Limitations & Future Work

  • The performance upper bound is constrained by the capabilities of the inpainting model and ControlNet; small or occluded objects are sometimes directly erased.
  • It is dependent on the domain of the text-to-image diffusion model (typically real-world scenes), making it difficult to directly generalize to specialized domains like satellite or medical imaging.
  • The depth and edge controls of ControlNet are occasionally inaccurate in complex scenes, which can lead to misalignments between annotations and the image.
  • Future work can replace the generative model with stronger ones (e.g., SDXL) to further improve quality.
  • ControlNet and T2I-Adapter introduce spatial control into diffusion models \(\rightarrow\) This work utilizes this to maintain label consistency.
  • Diffumask and DatasetDM generate both images and annotations simultaneously \(\rightarrow\) This work highlights that preserving real annotations is more reliable.

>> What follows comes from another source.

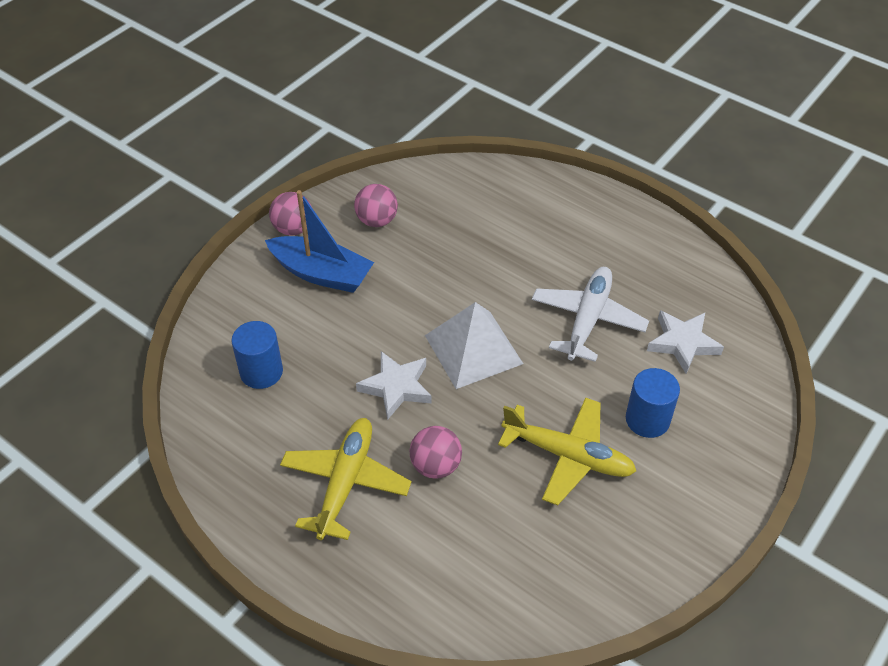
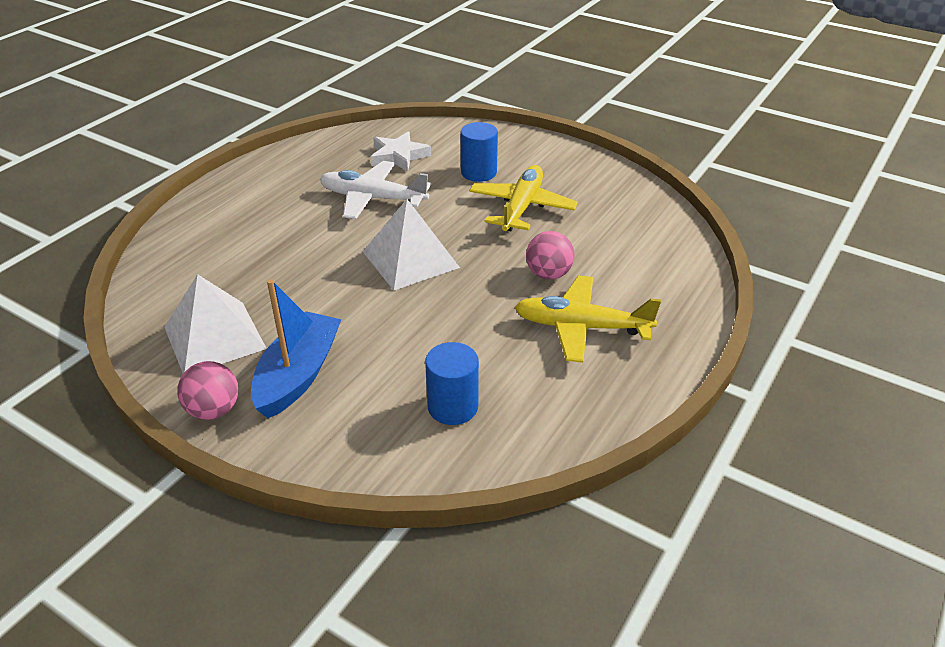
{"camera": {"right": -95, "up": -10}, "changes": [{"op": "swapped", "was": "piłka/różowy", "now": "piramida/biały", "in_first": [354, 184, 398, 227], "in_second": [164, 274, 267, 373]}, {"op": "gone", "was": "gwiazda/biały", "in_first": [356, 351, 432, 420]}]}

  • Copy-Paste augmentation only performs simple pasting \(\rightarrow\) This work achieves semantically consistent instance replacement through repainting.
  • Insight: This approach can be integrated with active learning to selectively enhance training samples of hard or rare categories.

Rating

  • Novelty: ⭐⭐⭐⭐ The concept of instance-level repainting for augmentation is novel, and the approach of preserving labels while introducing out-of-distribution knowledge is elegant.

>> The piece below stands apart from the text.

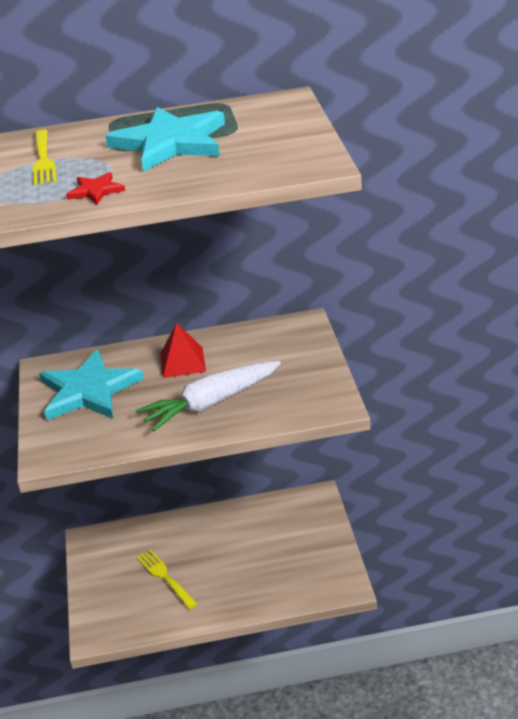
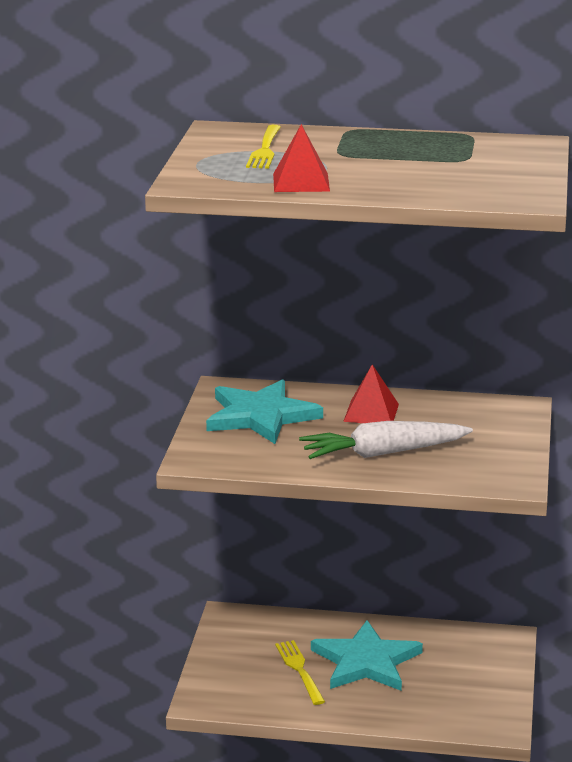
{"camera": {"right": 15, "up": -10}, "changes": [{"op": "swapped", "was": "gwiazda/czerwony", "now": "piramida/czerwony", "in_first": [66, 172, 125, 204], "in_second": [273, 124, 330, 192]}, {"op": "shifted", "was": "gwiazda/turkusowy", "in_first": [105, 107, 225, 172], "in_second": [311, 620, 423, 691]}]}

  • Experimental Thoroughness: ⭐⭐⭐⭐⭐ Evaluated across three tasks (detection, semantic segmentation, saliency), six datasets, and multiple models. Anonymization and generalization experiments are also included.
  • Writing Quality: ⭐⭐⭐⭐ Clear logic; natural transitions from motivation to methodology and experiments.
  • Value: ⭐⭐⭐⭐ Highly practical as a general-purpose data augmentation tool; release of datasets and code further adds to its real-world utility.